Mas, para um movimento econômico, social, político e estético, não basta uma ideia. É preciso que exista um clima favorável para que ela vingue. Talvez no Rio de Janeiro, uma Semana de Arte Moderna fosse chover no molhado. Ela poderia não provocar o estardalhaço que causou em São Paulo. Por outro lado, se a Semana ocorresse em São Paulo logo após as exposições de Lasar Segall em 1913, talvez também não vingasse no nascedouro ou na realização. Não havia ainda intelectuais preparados para aderirem à ideia. Mas estamos no plano das conjecturas, usando a palavra ‘talvez’. Enfim, não existia clima, assim como esse clima abundava no Rio de Janeiro. Em São Paulo, a economia cafeeira e a industrialização desenvolveram-se bastante durante a Segunda Guerra Mundial (1914-1918), com a grande movimentação de imigrantes. O ambiente intelectual, contudo, era ainda acanhado, provinciano e elitista. Por outro lado, o Rio de Janeiro era uma cidade cosmopolita procurada por artistas dos outros estados do Brasil e de outros países. Parecia incabível um movimento de ruptura quando a ruptura podia ser manifestada por artistas individualmente, como foram os casos de Villa-Lobos, Manuel Bandeira, Ronald de Carvalho e, no plano do comportamento, os de Júlia Lopes de Almeida e Gilka Machado.
Cabe ressaltar algo mais que o simples clima: a estrutura econômico-social do Rio de Janeiro e de São Paulo. Ruy Castro cita muitos nomes em seu livro. Poucos sobreviveram a sua época. A maioria foi sepultada com ela. Transcenderam seu tempo Manuel Bandeira, Villa-Lobos, Ribeiro Couto (que era paulista), Alceu de Amoroso Lima e, com boa vontade, Ronald de Carvalho. A legião de outros nomes só é conhecida por estudiosos.
Em São Paulo também aconteceu o mesmo. Os nomes mais conhecidos são os de Oswald de Andrade, Menotti Del Picchia, Anita Malfatti e Tarsila do Amaral. Mário de Andrade transcendeu seu tempo como nenhum outro por conta das suas inquietações e do papel que exerceu enquanto criador, pensador de cultura e organizador. Respeitado o peso das estruturas econômico-sociais, deve-se considerar a capacidade individual. Só assim, podemos explicar a permanência de Homero, Dante, Leonardo da Vinci, Goya, Mozart, Beethoven, Darwin, Marx e outros.
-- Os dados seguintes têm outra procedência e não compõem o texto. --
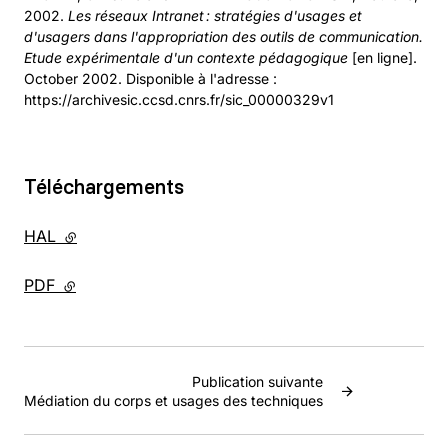
2002.
Les réseaux Intranet : stratégies d'usages et
d'usagers dans l'appropriation des outils de communication.
Etude expérimentale d'un contexte pédagogique
[en ligne].
October 2002. Disponible à l'adresse :
https://archivesic.ccsd.cnrs.fr/sic_00000329v1
Téléchargements
HAL
- lien externe
PDF
- lien externe
Publication suivante
Médiation du corps et usages des techniques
O fim de uma era não soterra por completo os indivíduos que se expressaram de forma genial em seu tempo e continuam dizendo algo para os tempos ulteriores.
Di Cavalcati é um desses nomes. Ele é mais conhecido atualmente que J. Carlos, K. Lixto, Júlia Lopes de Almeida etc. Talvez não o fosse caso sua obra se limitasse aos trabalhos apresentados na exposição de 1917, a não ser por pesquisadores. Ele também participou ativamente da Semana de Arte Moderna, a começar pela capa do programa e da exposição do evento. Além disso, ele expôs os trabalhos ”Ao pé da cruz - painel para capela”, “O homem do mar”, “Café turco I e II”, “Retrato”, “A dúvida”, “Intimidade I e II”, “Ilustração para um livro”, “Coqueteria”, “Boêmios” e “A piedade da inerte”.
Em 1923, ele parte para Paris e frequenta a Académie Ranson. Faz contatos com Pablo Picasso, Georges Braque, Fernand Léger e Henri Matisse, dos quais recebeu influências sem imitá-los. De volta ao Brasil, dedicou-se a pintar temas das periferias urbanas, como favelas e prostíbulos. Ficou conhecido como pintor das mulatas.